> Instructions to follow
Without the images, print all the entries below exactly as given.
Exercise data: Begin
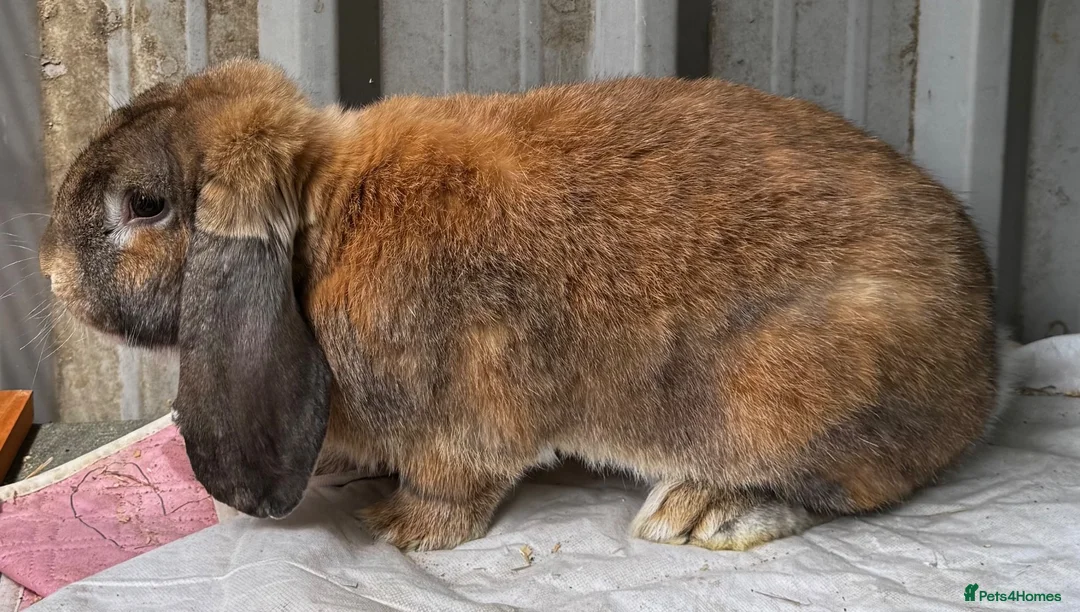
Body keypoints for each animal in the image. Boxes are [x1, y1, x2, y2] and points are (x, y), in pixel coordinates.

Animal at [39, 59, 1014, 552]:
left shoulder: (460, 421)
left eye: (145, 205)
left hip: (797, 389)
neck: (323, 225)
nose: (48, 274)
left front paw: (399, 530)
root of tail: (984, 361)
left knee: (847, 486)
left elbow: (455, 486)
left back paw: (708, 509)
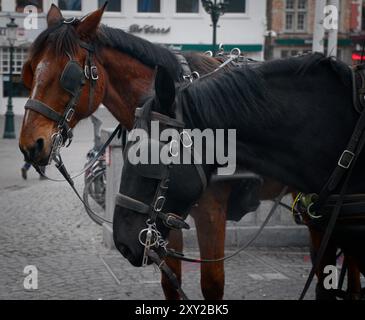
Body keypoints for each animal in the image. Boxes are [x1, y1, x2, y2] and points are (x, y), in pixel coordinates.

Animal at [18, 4, 360, 300]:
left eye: (70, 75)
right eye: (29, 70)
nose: (30, 143)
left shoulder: (210, 213)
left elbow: (212, 284)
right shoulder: (163, 217)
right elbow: (171, 282)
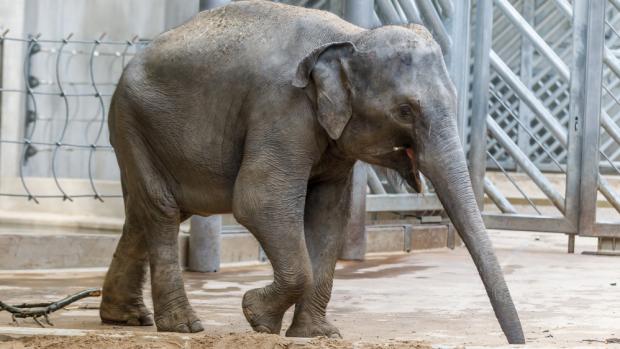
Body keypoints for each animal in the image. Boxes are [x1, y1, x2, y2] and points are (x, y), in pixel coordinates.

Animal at [99, 0, 524, 342]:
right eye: (405, 111)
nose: (517, 341)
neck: (350, 38)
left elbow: (329, 214)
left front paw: (317, 334)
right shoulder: (281, 108)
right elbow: (259, 200)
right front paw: (257, 316)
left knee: (145, 212)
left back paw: (125, 317)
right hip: (133, 122)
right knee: (162, 210)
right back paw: (183, 326)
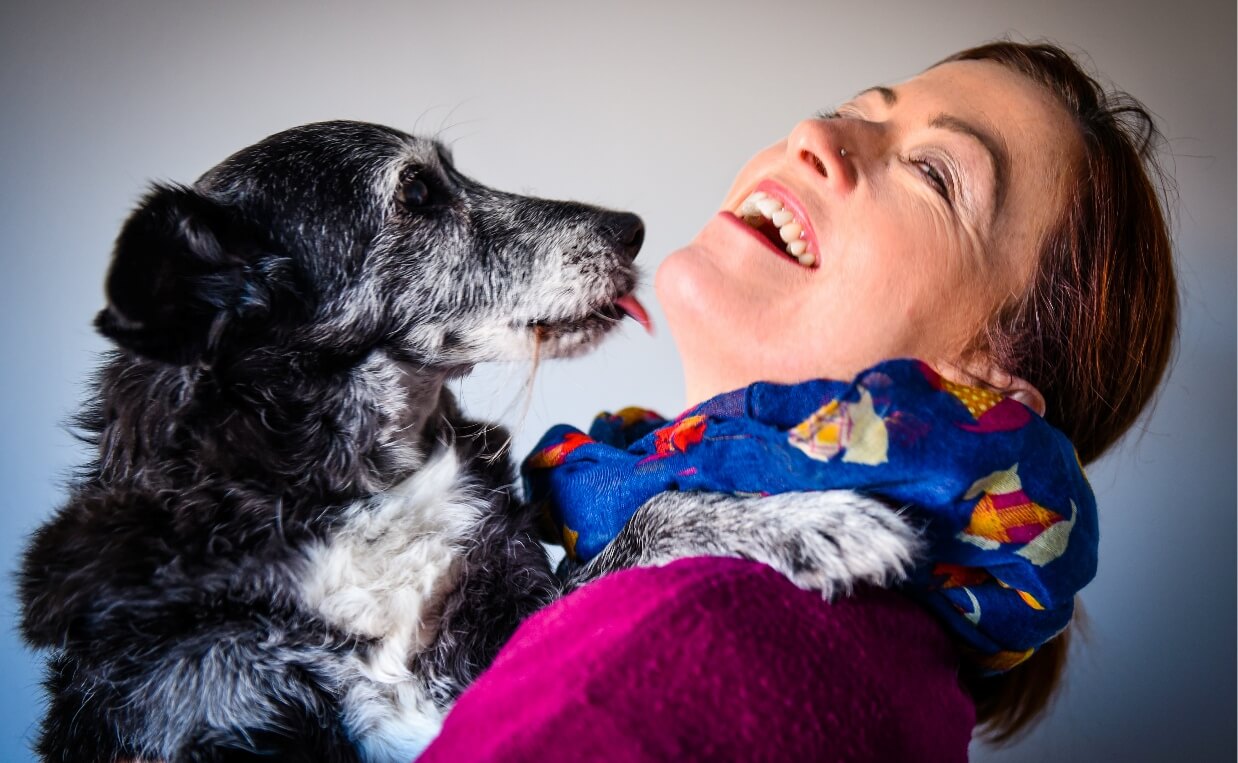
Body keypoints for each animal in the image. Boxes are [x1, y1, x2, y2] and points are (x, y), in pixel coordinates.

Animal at [14, 120, 916, 763]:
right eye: (417, 190)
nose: (631, 227)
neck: (360, 480)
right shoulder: (202, 708)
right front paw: (815, 518)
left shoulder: (508, 643)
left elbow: (644, 524)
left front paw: (806, 520)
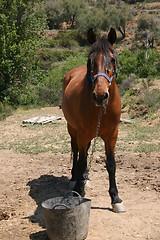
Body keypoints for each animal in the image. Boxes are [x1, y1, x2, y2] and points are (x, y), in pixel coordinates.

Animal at [62, 27, 125, 212]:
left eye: (112, 59)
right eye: (90, 60)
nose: (100, 95)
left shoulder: (112, 135)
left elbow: (111, 164)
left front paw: (116, 198)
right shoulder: (82, 133)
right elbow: (82, 160)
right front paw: (77, 191)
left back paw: (85, 178)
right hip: (72, 129)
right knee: (76, 151)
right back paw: (75, 179)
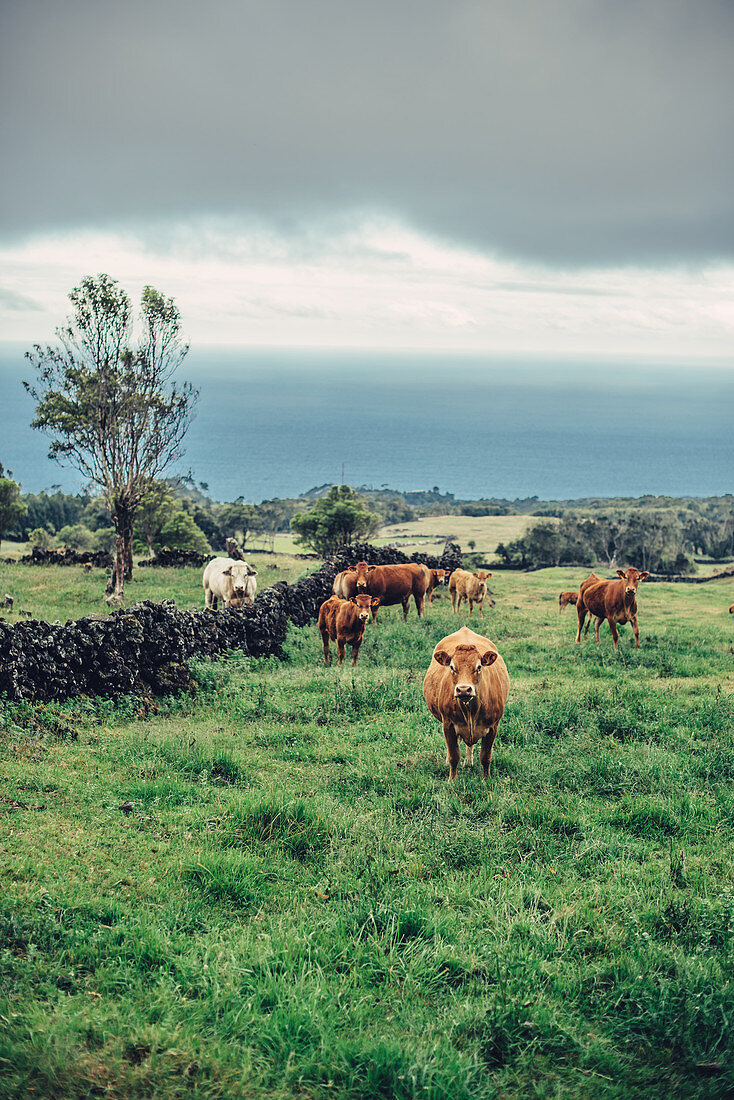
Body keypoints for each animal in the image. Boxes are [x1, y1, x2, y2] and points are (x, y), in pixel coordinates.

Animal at [422, 629, 508, 783]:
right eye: (452, 667)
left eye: (479, 667)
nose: (463, 689)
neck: (471, 711)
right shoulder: (448, 725)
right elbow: (454, 755)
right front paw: (452, 780)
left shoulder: (493, 727)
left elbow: (486, 756)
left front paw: (486, 779)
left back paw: (468, 761)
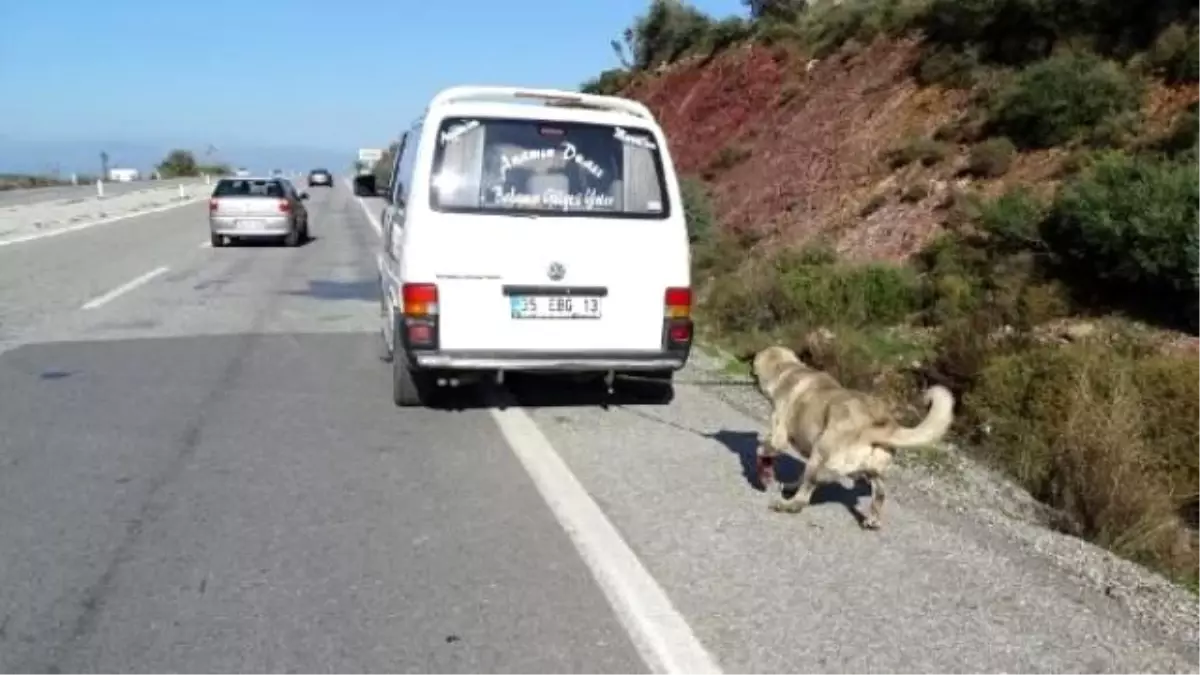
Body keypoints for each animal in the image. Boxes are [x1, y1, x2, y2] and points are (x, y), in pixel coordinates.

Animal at [748, 343, 955, 528]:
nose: (750, 371)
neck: (788, 369)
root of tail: (875, 427)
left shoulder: (779, 437)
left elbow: (763, 449)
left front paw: (764, 471)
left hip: (820, 455)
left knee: (808, 490)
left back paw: (789, 503)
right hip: (874, 471)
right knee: (879, 493)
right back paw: (873, 519)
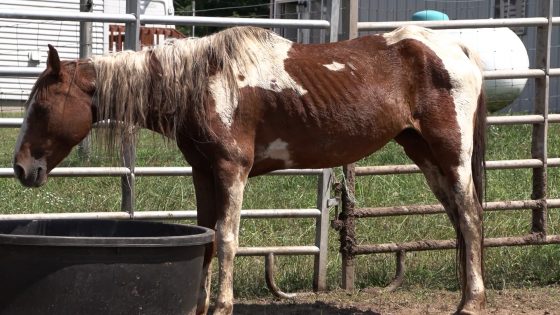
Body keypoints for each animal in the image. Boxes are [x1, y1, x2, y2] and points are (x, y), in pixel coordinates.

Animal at [13, 25, 486, 314]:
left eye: (41, 107)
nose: (20, 168)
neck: (203, 83)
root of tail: (458, 50)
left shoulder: (231, 171)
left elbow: (226, 238)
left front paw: (221, 305)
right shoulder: (203, 173)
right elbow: (205, 237)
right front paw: (199, 306)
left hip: (451, 155)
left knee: (470, 218)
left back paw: (472, 302)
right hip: (424, 155)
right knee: (459, 223)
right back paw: (464, 296)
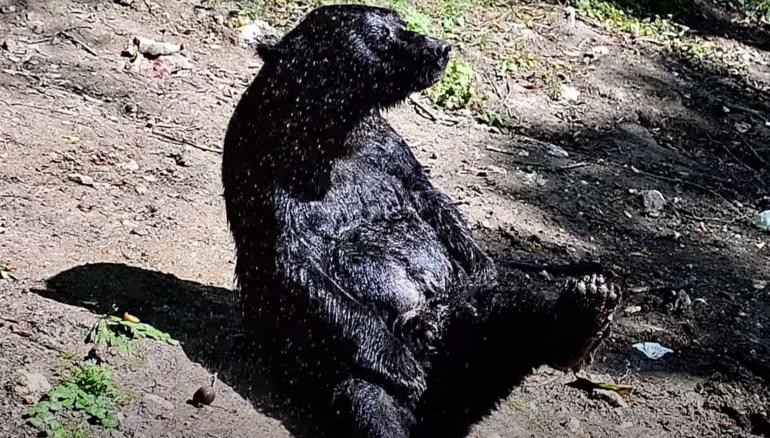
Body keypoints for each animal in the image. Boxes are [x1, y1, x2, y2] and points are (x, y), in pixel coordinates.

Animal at [221, 4, 620, 438]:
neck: (329, 135)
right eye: (384, 38)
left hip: (467, 328)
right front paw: (401, 364)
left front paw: (489, 266)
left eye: (402, 23)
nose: (440, 48)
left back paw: (587, 309)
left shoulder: (386, 151)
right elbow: (295, 265)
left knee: (514, 308)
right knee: (368, 399)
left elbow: (435, 208)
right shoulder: (269, 168)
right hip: (341, 370)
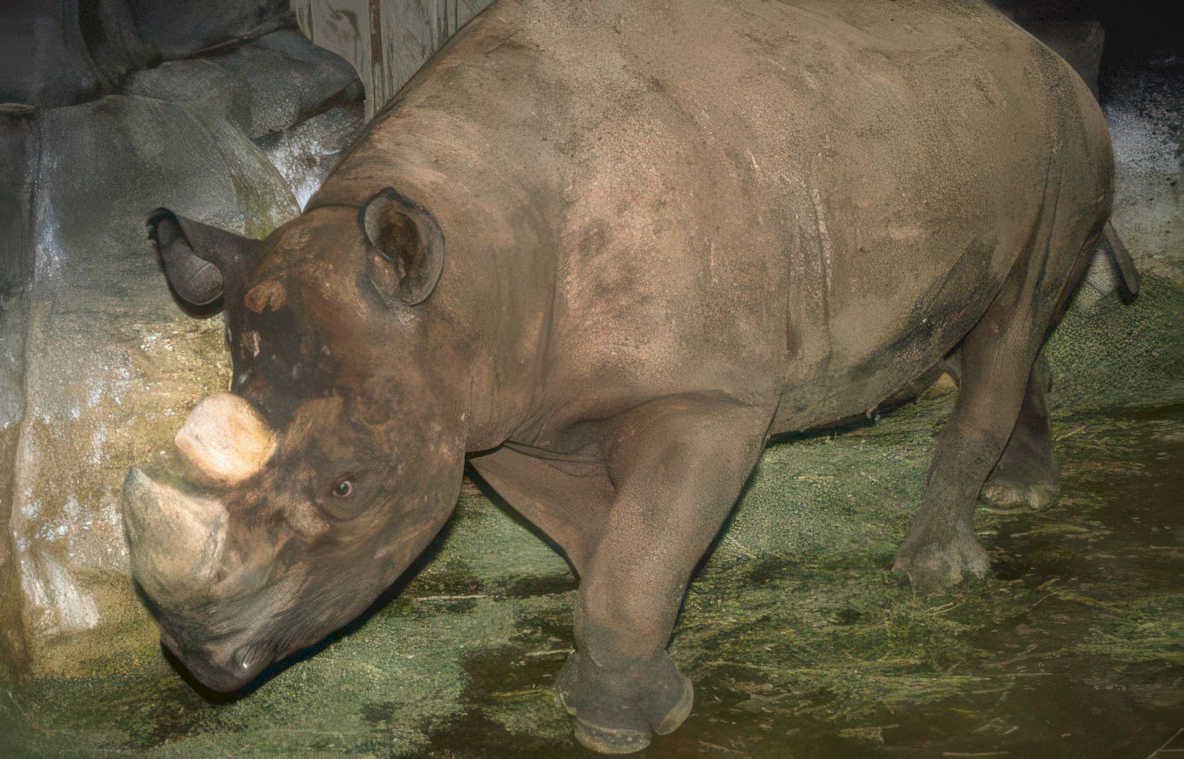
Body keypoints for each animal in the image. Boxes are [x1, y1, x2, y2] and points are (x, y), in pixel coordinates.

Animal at [122, 0, 1131, 752]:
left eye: (346, 486)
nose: (198, 656)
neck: (466, 272)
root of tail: (1035, 42)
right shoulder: (499, 411)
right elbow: (607, 543)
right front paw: (628, 680)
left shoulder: (710, 394)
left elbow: (634, 554)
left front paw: (619, 725)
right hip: (936, 137)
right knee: (1002, 318)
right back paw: (1021, 494)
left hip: (1061, 132)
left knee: (1018, 309)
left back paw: (936, 571)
Exercise data: End
> Completed exercise
Body keypoints for each animal in the image. Boxes are [x1, y1, x2, y2] and points are (x, y), in pixel coordinates.

Animal at [39, 59, 1014, 552]:
left shoulder: (460, 421)
left eye: (145, 205)
left hip: (797, 389)
neck: (323, 225)
nose: (48, 274)
left front paw: (399, 530)
root of tail: (984, 361)
left knee: (847, 486)
left elbow: (455, 486)
left back paw: (708, 509)
Body keypoints for each animal in the image. Boxes are [x1, y1, x2, y2] and points are (x, y), in pixel coordinates.

Animal at [18, 4, 360, 300]:
left eye: (70, 75)
right eye: (29, 70)
nose: (30, 143)
left shoulder: (210, 213)
left elbow: (212, 284)
right shoulder: (163, 217)
right elbow: (171, 282)
Body keypoints for each animal in the image. Boxes are [x1, y1, x2, y2] and points are (x, y), in pixel coordinates.

Animal at [99, 0, 524, 342]:
right eye: (405, 111)
nose: (517, 341)
neck: (350, 38)
left elbow: (329, 214)
left front paw: (317, 334)
right shoulder: (281, 108)
right elbow: (259, 200)
right front paw: (257, 316)
left knee: (145, 212)
left back paw: (125, 317)
right hip: (133, 122)
right knee: (162, 210)
right back paw: (183, 326)
Body keypoints for each animal in the image. Boxes are [x1, y1, x2, y2] and points are (x, y), in pixel coordinates.

Animal at [14, 120, 916, 763]:
right eye: (417, 190)
nose: (631, 227)
neck: (360, 480)
right shoulder: (202, 708)
right front paw: (815, 518)
left shoulder: (508, 643)
left elbow: (644, 524)
left front paw: (806, 520)
Body keypoints for each animal in the image. Boxes are [x1, y1, x2, y2] and points are (x, y), in pixel coordinates.

Animal at [62, 27, 125, 212]:
left eye: (112, 59)
right eye: (90, 60)
nose: (100, 95)
left shoulder: (112, 135)
left elbow: (111, 164)
left front paw: (116, 198)
right shoulder: (82, 133)
right elbow: (82, 160)
right front paw: (77, 191)
left back paw: (85, 178)
right hip: (72, 129)
right knee: (76, 151)
right back paw: (75, 179)
Body keypoints for each animal in the image. Boxes are [x1, y1, x2, y2] and points are (x, y), in pixel coordinates.

Animal at [422, 629, 508, 783]:
right eye: (452, 667)
left eye: (479, 667)
nose: (463, 689)
neck: (471, 711)
right shoulder: (448, 725)
right elbow: (454, 755)
right front paw: (452, 780)
left shoulder: (493, 727)
left elbow: (486, 756)
left front paw: (486, 779)
left back paw: (468, 761)
Body keypoints for each animal in the image. Boxes are [x1, y1, x2, y2] and points are (x, y), in pixel coordinates.

Animal at [748, 343, 955, 528]:
nose: (750, 371)
neck: (788, 369)
root of tail: (875, 427)
left shoulder: (779, 437)
left elbow: (763, 449)
left front paw: (764, 471)
left hip: (820, 455)
left knee: (808, 490)
left back paw: (789, 503)
right hip: (874, 471)
right knee: (879, 493)
right back paw: (873, 519)
Body keypoints for each animal in the image. Boxes are [x1, y1, x2, y2] and points are (x, y), in pixel coordinates.

Animal at [13, 25, 486, 314]:
left eye: (41, 107)
nose: (20, 168)
neck: (203, 83)
root of tail: (458, 50)
left shoulder: (231, 171)
left elbow: (226, 238)
left front paw: (221, 305)
right shoulder: (203, 173)
right elbow: (205, 237)
right front paw: (199, 306)
left hip: (451, 155)
left knee: (470, 218)
left back paw: (472, 302)
right hip: (424, 155)
right knee: (459, 223)
right back paw: (464, 296)
Body keypoints for each animal in the image. Boxes are [x1, y1, x2, y2] and points are (x, y), in pixel coordinates.

Animal at [221, 4, 620, 438]:
neck: (329, 135)
right eye: (384, 38)
left hip: (467, 328)
right front paw: (401, 364)
left front paw: (489, 266)
left eye: (402, 23)
nose: (440, 48)
left back paw: (587, 309)
left shoulder: (386, 151)
right elbow: (295, 265)
left knee: (514, 308)
right knee: (368, 399)
left elbow: (435, 208)
right shoulder: (269, 168)
right hip: (341, 370)
Body keypoints for each animal in the image. Boxes are [x1, y1, x2, y2] and points are (x, y), in pixel coordinates.

Animal at [122, 0, 1131, 752]:
left eye: (346, 486)
nose: (198, 656)
neck: (466, 272)
root of tail: (1035, 42)
right shoulder: (499, 411)
right elbow: (607, 543)
right front paw: (628, 680)
left shoulder: (710, 394)
left elbow: (634, 554)
left front paw: (619, 725)
right hip: (936, 137)
right knee: (1002, 318)
right back paw: (1021, 494)
left hip: (1061, 132)
left knee: (1018, 309)
left back paw: (936, 571)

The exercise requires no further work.